Similar to what has occurred in areas like gaming, search engines, and text-to-image generation, generative AI is acting as a catalyst in healthcare, and our collaboration with NVIDIA is helping us to amplify our “lab in a loop” framework. This boost in computing power could ultimately speed up our drug development process and improve the success rate of R&D.
Looking to the Future
Ten years ago, few people would have guessed that AI would allow us to create paintings in seconds using a few lines of text. Or that it would become a seamless, indispensable part of how we travel, shop, listen to music, consume news, and so much more. As with those now familiar applications, it will take time to realize the full potential of AI in drug discovery and development.
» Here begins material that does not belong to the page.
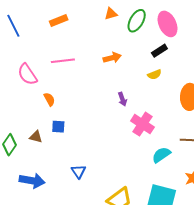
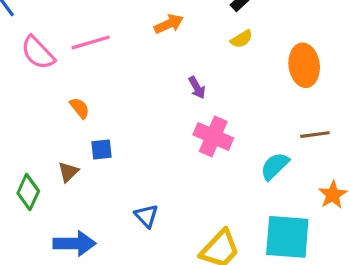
pink semicircle: (27, 74) -> (38, 53), moved
pink cross: (142, 124) -> (213, 136), moved
brown triangle: (36, 137) -> (68, 172), turned -48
But we're well on the way. The proof-of-concept phase is nearly over, and we're beginning to see real progress throughout many aspects of our work.
In the next decade, the impact of AI on human health will likewise be unimaginable. By helping us untangle disease biology, predict which approaches could fix the underlying defects, and design better therapies faster, AI will enable us to treat or cure many illnesses that have eluded us with the goal of extending and improving the lives of millions of patients.